Your Personal Lean Journey
Your organization may not be started on its Lean journey, but that doesn't mean you can't be. Here are six key steps you can take:
When signing copies of my book, The Hitchhiker's Guide to Lean, I would often write "Lean is both an organizational journey and a personal one; Lean begins with you!" We focus so much on the organizational journey that we forget our personal journey. I receive many emails from individuals looking to start Lean efforts, but they face resistance. They want the whole organization to move forward, but what about their own work?
Lean journeys are about serving customers, designing and improving our work, and solving problems. Do those challenges apply to your own personal work? Of course they do, no matter what your role or profession. So before you criticize your organization for not moving ahead, ensure that you are on a path forward, and not just a spectator.
Imagine (if you have to) that you want to start a Lean journey with zero support. What can you do?
- Skip the lingo. I'm generally anti-lingo, but if you don't have support, you want to just quietly use Lean, not advertise it. No one needs to know what tools or methods you are using, or their origins, or whether the methods are "Lean" or not. Are you making things better? That's all that will matter in these circumstances.
- Focus on immediate benefits. You don't need a roadmap. You aren't trying to build momentum. This isn't even about change management, except perhaps for yourself. Focus on your waste, your problems, and your opportunities to improve. Lean is a means to an end, and your end is your optimal performance within your given scope.
- Standardize your work. Standardizing your work at the individual level is often different than a shared level. Your biggest opportunities are to improve consistency, allowing yourself to apply your skills and knowledge under varied conditions without fail. This might take the form of checklists, scripts, or routines. It might be as simple as a 3x5 card pinned to your office doorjamb, or something more elaborate.

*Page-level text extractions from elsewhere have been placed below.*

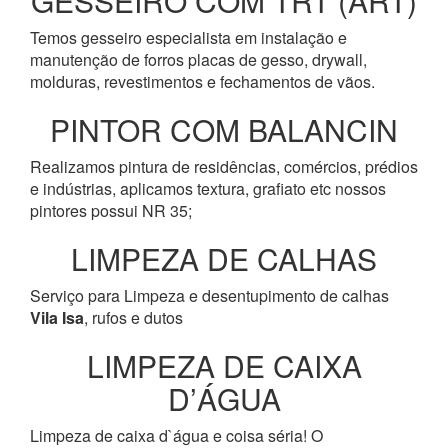
GESSEIRO COM TRT (ART)
Temos gesseiro especialista em instalação e
manutenção de forros placas de gesso, drywall,
molduras, revestimentos e fechamentos de vãos.
PINTOR COM BALANCIN
Realizamos pintura de residências, comércios, prédios
e indústrias, aplicamos textura, grafiato etc nossos
pintores possui NR 35;
LIMPEZA DE CALHAS
Serviço para Limpeza e desentupimento de calhas
Vila Isa
, rufos e dutos
LIMPEZA DE CAIXA
D’ÁGUA
Limpeza de caixa d`água e coisa séria! O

- Eliminate waste. Focus on your daily routine, because it's the greatest opportunity to eliminate recurring waste. You might focus on how you manage email, how you prepare for meetings, or how you organize your files. If you can go to work tomorrow and find 5 seconds of waste to eliminate, that might not seem like much. If you do that again every single workday for a year, you will eventually save 18 minutes out of your daily routine. That still might not seem like much, but over the next year you will have created 1.5 weeks of free capacity. That's game-changing performance.
- Find root cause. A lot of problem-solving methods such as A3 and DMAIC are meant to help more than one individual collaborate. It organizes the workflow of problem-solving, to help people go through problem-solving. While it is certainly useful for individuals, I find individuals are slow to adopt such methods. Starting smaller can be quite useful. Begin using methods to help you get to the root cause. Focus your early efforts on the “5 Whys Method” and “Fishbone” (also called Ishikawa) analysis. Become a student of cause and effect, and you are well on your way on your Lean journey.
- Take time for reflection. Reflecting on your own work, your performance, and what works and doesn't work, is an underappreciated and under-invested-in activity in Lean journeys. If you don't pick your head up from the daily chaos and routine, you don't know if your actions are getting you closer to your destination or not. Whether you use a formal method such as “After Action Review,” or simply review your efforts for 20 minutes at the end of the week, depends on what works best for you.
When you're in this situation, you're not looking for credit on your efforts to use Lean methods. You are only looking for credit for improving your performance, and Lean is a means to that end.